Is TikTok replacing Google? BIG if true…

One industry story that has been building in recent weeks is the growing popularity of TikTok amongst younger audiences, not only for entertainment, but also news and information. 

Back in July, Google SVP Prabhakar Raghavan – who runs the company’s Search, Assistant, Geo, Ads, Commerce and Payment product divisions, spoke at the 2022 Fortune Brainstorm Tech Conference. 

Luckily, TechCrunch were on-hand to report on the event, in which the exec told the audience that: “In our studies, something like almost 40% of young people, when they’re looking for a place for lunch, they don’t go to Google Maps or Search. They go to TikTok or Instagram.”

This, according to New York Times Reporter, Kelly Huang, is part of a wider generational shift in search behaviour, who writing in the publication more recently said

“TikTok’s rise as a discovery tool is part of a broader transformation in digital search. While Google remains the world’s dominant search engine, people are turning to Amazon to search for products, Instagram to stay updated on trends and Snapchat’s Snap Maps to find local businesses. As the digital world continues growing, the universe of ways to find information in it is expanding.”

• Activities
A. In the piece on TikTok and search:
(i) At which event did Prabhakar Raghavan speak in July?
(ii) Which outlet reported on that event?
(iii) In the New York Times quotation, what do people use to find local businesses?
B. Could you carry on the piece on TikTok and search from the point where it stops?

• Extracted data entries
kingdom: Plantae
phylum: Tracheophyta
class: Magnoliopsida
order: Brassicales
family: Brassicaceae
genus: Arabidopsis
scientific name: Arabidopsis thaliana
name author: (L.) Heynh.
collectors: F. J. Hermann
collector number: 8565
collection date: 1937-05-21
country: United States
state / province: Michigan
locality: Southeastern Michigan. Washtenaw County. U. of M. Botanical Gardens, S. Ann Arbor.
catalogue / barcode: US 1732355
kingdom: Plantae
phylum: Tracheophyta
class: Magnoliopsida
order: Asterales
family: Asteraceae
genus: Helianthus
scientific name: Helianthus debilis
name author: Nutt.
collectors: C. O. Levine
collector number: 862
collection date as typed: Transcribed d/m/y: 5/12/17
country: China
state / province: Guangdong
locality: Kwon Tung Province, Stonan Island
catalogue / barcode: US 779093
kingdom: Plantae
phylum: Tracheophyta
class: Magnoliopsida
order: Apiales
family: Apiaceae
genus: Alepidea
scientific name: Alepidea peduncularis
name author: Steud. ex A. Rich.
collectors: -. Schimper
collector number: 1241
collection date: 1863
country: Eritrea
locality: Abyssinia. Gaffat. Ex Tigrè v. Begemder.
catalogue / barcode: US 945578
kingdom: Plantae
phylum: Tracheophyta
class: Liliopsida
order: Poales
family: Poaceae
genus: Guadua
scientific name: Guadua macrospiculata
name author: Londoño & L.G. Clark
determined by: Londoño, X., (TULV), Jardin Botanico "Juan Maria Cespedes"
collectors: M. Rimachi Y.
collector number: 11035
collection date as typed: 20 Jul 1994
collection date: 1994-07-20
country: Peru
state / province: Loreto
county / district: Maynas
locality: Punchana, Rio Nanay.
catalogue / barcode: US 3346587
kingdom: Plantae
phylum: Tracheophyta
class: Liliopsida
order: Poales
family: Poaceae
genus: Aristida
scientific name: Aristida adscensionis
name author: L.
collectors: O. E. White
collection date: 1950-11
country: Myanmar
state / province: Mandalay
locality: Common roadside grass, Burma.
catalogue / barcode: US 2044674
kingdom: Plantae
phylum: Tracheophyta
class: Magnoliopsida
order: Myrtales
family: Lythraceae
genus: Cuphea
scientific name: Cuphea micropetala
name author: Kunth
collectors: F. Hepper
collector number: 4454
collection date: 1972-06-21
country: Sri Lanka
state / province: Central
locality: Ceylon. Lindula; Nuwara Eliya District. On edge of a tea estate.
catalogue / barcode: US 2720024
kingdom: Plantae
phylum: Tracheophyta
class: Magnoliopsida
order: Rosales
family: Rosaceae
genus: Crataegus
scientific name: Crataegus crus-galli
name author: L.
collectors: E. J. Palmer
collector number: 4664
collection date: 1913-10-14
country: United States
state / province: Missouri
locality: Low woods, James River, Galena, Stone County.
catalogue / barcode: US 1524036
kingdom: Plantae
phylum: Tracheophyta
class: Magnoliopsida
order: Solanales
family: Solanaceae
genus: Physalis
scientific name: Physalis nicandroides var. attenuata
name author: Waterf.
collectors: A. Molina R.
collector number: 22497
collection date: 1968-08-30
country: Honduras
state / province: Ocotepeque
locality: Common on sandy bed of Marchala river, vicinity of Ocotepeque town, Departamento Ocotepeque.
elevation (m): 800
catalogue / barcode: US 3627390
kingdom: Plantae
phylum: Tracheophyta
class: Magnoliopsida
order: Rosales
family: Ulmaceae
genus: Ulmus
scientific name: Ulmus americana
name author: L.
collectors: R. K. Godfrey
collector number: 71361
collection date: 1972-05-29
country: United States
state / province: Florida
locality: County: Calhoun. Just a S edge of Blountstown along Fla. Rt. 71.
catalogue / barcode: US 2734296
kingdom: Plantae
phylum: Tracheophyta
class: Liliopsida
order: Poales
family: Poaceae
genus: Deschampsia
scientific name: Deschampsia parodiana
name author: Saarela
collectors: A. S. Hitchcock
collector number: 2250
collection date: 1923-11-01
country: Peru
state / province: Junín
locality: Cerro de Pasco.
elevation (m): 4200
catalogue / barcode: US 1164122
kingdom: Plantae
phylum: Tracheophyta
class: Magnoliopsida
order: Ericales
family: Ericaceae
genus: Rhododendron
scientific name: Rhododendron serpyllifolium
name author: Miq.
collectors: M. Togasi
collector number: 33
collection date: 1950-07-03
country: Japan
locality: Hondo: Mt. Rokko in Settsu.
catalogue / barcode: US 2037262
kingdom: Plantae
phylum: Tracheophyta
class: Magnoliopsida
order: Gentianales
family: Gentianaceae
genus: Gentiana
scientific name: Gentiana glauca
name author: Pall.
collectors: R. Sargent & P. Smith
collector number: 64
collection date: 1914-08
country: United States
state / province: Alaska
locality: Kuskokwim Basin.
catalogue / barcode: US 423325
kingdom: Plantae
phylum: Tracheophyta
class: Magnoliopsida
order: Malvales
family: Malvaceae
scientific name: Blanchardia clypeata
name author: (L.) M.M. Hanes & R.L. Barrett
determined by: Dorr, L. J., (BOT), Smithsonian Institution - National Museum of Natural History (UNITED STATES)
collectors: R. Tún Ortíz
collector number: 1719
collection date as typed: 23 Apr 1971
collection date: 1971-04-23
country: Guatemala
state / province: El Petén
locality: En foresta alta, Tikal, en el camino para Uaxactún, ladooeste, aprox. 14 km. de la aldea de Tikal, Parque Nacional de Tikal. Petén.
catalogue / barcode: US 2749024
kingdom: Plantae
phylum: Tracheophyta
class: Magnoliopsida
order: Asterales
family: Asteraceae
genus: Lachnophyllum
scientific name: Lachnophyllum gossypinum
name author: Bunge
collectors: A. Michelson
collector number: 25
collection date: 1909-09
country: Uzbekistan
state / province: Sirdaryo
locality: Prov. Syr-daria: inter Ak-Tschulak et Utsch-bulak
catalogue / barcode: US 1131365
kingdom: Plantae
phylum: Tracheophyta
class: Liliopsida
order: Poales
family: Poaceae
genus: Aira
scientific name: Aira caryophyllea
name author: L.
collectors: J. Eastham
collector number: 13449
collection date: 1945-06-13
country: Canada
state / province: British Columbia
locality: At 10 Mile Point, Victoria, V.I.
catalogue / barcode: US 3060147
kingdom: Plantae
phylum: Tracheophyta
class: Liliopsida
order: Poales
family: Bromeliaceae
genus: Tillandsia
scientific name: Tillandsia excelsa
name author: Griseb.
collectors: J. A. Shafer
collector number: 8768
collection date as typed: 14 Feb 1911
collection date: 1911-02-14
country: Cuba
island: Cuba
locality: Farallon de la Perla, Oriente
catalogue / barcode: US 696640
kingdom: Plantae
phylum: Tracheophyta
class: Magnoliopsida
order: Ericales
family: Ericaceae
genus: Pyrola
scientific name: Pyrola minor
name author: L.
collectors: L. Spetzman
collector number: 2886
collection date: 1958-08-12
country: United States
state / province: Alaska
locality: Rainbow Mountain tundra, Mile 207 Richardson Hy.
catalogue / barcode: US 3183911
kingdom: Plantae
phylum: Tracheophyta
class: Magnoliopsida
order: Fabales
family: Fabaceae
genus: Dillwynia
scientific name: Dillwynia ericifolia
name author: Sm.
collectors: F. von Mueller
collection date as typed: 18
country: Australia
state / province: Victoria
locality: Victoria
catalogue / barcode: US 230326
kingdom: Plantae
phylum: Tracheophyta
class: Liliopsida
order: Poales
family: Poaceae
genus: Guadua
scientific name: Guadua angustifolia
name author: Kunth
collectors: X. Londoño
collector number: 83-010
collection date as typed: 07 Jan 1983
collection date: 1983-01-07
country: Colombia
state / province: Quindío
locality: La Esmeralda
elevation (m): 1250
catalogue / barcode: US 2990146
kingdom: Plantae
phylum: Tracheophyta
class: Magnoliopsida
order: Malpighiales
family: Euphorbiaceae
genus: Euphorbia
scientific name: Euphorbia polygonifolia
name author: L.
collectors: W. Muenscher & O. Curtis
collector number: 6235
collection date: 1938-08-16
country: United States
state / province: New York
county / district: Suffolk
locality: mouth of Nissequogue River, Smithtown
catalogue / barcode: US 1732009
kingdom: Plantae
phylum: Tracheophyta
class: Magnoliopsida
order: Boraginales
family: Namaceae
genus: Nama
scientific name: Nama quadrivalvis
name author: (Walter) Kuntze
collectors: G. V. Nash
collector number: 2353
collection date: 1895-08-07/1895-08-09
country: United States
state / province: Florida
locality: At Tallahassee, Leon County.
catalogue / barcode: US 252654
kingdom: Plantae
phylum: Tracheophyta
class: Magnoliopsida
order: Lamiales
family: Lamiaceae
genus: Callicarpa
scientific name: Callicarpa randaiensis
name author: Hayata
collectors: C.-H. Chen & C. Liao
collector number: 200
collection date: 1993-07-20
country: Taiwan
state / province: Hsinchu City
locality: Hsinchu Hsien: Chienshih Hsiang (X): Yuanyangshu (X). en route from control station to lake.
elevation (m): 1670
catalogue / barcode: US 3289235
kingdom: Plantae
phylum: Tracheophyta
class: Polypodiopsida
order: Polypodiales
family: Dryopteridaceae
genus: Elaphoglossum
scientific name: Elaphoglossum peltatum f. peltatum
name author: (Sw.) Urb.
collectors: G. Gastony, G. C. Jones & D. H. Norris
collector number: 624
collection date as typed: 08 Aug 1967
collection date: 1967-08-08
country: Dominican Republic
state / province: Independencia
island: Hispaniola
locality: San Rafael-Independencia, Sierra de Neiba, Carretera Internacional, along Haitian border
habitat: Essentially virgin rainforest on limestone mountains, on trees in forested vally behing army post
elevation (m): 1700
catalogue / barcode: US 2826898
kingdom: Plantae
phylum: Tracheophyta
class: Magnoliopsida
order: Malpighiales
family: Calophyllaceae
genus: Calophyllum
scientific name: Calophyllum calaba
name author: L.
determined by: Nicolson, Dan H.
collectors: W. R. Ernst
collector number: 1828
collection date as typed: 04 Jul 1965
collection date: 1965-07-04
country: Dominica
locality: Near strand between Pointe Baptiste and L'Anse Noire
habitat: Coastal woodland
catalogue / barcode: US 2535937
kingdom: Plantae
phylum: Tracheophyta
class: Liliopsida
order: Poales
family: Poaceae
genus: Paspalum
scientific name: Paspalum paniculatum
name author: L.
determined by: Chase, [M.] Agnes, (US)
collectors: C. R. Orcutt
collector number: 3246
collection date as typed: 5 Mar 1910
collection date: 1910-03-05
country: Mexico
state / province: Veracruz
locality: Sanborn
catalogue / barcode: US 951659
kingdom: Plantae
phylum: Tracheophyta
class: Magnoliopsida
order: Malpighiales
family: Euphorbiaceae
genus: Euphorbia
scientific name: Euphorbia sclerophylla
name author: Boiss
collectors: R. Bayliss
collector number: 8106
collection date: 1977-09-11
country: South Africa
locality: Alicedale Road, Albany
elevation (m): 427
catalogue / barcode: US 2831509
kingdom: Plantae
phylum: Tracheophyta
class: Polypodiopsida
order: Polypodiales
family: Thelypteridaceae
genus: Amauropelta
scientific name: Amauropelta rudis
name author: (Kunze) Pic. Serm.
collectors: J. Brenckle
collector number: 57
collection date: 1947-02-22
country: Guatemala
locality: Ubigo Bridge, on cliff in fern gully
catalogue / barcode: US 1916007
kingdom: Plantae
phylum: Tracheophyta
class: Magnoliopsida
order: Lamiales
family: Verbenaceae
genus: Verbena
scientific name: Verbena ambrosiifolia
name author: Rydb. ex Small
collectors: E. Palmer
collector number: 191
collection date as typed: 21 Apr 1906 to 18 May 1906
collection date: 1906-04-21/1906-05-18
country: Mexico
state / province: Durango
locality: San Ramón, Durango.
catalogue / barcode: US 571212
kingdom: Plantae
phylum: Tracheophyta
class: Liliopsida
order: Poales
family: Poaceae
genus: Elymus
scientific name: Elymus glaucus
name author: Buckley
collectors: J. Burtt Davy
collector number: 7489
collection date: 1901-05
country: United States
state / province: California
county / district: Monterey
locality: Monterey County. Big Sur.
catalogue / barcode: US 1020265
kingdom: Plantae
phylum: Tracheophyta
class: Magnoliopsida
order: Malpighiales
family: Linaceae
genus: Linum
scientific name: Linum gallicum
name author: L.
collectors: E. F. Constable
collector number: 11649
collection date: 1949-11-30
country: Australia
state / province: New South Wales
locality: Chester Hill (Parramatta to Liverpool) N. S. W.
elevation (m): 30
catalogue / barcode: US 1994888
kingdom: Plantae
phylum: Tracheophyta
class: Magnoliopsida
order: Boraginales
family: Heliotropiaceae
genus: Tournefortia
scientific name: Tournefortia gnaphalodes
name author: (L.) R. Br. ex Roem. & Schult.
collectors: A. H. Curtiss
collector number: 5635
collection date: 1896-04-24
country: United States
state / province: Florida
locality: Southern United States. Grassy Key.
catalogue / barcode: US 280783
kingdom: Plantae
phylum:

• Expected responses
A.
(i) The 2022 Fortune Brainstorm Tech Conference.
(ii) TechCrunch.
(iii) Snapchat's Snap Maps.

B.
A positive trend in some respects, because in a digital ecosystem that many feel has been too long monopolised by Google, this kind of diversification represents a much more dynamic – and also accountable – industry. 

However, this shift does not come without its concerns, and was actually earlier this week called ‘a worrying trend’ by the New Statesman. 

The issue of course, as it longsince has been, is fake news. While the social media sphere has created more egalitarian dissemination of information around the world, it clearly remains susceptible to inaccuracies – both of the intentional and non-intentional variety.  

A recent NewsGuard investigation found that almost 1 in 5 searches on prominent news topics on TikTok result in misinformation, including for topics like Covid vaccines, the war in Ukraine, and school shootings. ‘TikTok’s users are consistently fed false and misleading claims,’ the study concludes. 

In the afore-mentioned Kelly Huang NYT article, Information and Library Science Professor at the University of North Carolina at Chapel Hill, Francesca Tripodi, explains: “You aren’t really clicking to anything that would lead you out of the app,” she said. “That makes it even more challenging to double-check the information you’re getting is correct.”

And it’s not necessarily just the walled garden effect that presents an issue. When it comes to platforms like Facebook and Twitter, but particularly with a medium like TikTok that is so video and often conversationally-based, how do you stop the spread of fake news?

And where do you draw the line? Do the fact checking police start going around every café on the Champs-Élysées and correcting every misguided view on the Mbappe/Neymar/Messi debate? 

It’s an interesting trend, which brings both positive and negative connotations for the wider social ecosystem, and of course ultimately reinforces the need for a free and fair press that is able to verify universal truths.